== EXERCISES TO COMPLETE ==
1 – In the excerpted text on scientific methodology, list all the words used to describe the answers that well-designed methods lead to.
2 – Copy the excerpted text on scientific methodology word for word, starting at "To real scientists" and ending at "the methodology.(emphasis added).".
3 – Answer these questions from the excerpted text on scientific methodology:
(a) To real scientists, what is a finding of fact only as good as?
(b) For lawyers and judges, what is the key to figuring out which witnesses are speaking truth?
(c) What do scientists do to figure out which of several contradictory studies is most likely correct?

== EXCERPTED TEXT ==
*-*-*

To real scientists a finding of fact is only as good as the methods used to find it... Well designed methods permit observations that lead to valid, useful, informative answers to the questions that had been framed by the researcher… .Methodology--the logic of research design, measures, and procedures--is the engine that generates knowledge that is scientific… . While for lawyers and judges credibility is the key to figuring out which witnesses are speaking truth and which are not, for scientists the way to figure out which one of several contradictory studies is most likely correct is to scrutinize the methodology.(emphasis added).

*-*-*

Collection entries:
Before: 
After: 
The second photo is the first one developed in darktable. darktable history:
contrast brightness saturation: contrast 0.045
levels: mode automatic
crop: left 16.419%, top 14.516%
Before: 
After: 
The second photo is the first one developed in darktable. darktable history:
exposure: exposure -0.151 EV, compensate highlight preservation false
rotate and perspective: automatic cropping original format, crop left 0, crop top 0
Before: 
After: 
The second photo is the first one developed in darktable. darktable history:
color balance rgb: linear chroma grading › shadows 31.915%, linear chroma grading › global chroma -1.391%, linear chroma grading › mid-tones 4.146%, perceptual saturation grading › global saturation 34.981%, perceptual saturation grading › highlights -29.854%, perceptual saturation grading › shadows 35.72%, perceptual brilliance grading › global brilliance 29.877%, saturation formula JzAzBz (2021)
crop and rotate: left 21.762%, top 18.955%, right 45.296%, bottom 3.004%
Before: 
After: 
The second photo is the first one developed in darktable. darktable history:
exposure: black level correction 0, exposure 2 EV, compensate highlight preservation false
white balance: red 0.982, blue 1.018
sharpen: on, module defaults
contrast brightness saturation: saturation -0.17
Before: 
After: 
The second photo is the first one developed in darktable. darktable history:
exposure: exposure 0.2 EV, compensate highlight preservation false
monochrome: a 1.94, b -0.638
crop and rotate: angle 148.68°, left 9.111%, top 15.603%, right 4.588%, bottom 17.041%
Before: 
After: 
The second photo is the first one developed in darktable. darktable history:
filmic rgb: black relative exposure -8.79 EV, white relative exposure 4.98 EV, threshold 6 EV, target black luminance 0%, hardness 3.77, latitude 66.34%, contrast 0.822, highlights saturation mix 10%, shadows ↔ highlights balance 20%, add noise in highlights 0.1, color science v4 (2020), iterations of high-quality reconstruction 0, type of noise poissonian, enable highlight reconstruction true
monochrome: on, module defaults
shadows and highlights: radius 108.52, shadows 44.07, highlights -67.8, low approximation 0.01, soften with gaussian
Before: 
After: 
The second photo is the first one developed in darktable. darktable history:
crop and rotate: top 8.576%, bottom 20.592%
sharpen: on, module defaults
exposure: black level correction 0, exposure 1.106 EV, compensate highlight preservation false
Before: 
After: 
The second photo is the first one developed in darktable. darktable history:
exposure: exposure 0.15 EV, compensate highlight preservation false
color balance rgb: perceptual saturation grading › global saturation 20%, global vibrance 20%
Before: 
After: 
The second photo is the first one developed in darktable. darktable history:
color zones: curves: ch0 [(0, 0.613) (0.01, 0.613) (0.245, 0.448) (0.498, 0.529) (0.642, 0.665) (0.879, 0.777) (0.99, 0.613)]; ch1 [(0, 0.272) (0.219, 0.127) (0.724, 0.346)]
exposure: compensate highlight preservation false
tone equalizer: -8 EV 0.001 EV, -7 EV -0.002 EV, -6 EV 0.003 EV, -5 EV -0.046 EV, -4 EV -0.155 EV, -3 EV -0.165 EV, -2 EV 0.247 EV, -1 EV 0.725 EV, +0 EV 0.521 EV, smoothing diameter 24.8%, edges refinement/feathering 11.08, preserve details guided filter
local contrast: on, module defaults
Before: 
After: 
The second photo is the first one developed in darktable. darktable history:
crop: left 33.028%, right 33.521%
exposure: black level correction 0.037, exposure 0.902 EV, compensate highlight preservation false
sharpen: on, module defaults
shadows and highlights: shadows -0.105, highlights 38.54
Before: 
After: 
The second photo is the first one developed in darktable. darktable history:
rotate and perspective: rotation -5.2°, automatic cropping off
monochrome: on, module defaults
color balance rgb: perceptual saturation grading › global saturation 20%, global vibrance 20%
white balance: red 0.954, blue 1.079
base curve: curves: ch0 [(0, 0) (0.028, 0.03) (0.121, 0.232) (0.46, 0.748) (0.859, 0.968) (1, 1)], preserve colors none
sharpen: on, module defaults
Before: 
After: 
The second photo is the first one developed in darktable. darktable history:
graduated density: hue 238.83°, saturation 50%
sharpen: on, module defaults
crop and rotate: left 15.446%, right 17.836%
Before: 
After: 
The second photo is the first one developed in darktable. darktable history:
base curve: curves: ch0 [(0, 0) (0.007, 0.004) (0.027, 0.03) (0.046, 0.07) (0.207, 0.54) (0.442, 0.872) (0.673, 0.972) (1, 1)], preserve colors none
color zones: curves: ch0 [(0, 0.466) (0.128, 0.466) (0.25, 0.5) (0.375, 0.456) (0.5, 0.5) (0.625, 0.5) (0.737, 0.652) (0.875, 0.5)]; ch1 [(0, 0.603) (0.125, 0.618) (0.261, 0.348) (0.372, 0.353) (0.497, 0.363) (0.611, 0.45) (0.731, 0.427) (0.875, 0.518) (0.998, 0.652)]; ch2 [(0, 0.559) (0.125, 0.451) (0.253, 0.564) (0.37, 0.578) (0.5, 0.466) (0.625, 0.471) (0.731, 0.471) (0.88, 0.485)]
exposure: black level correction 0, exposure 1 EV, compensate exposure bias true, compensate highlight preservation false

*-*-*

== ANSWERS TO THE PROBLEMS ==
1 – valid, useful, informative

2 –
To real scientists a finding of fact is only as good as the methods used to find it... Well designed methods permit observations that lead to valid, useful, informative answers to the questions that had been framed by the researcher… .Methodology--the logic of research design, measures, and procedures--is the engine that generates knowledge that is scientific… . While for lawyers and judges credibility is the key to figuring out which witnesses are speaking truth and which are not, for scientists the way to figure out which one of several contradictory studies is most likely correct is to scrutinize the methodology.(emphasis added).

3 –
(a) The methods used to find it.
(b) Credibility.
(c) They scrutinize the methodology.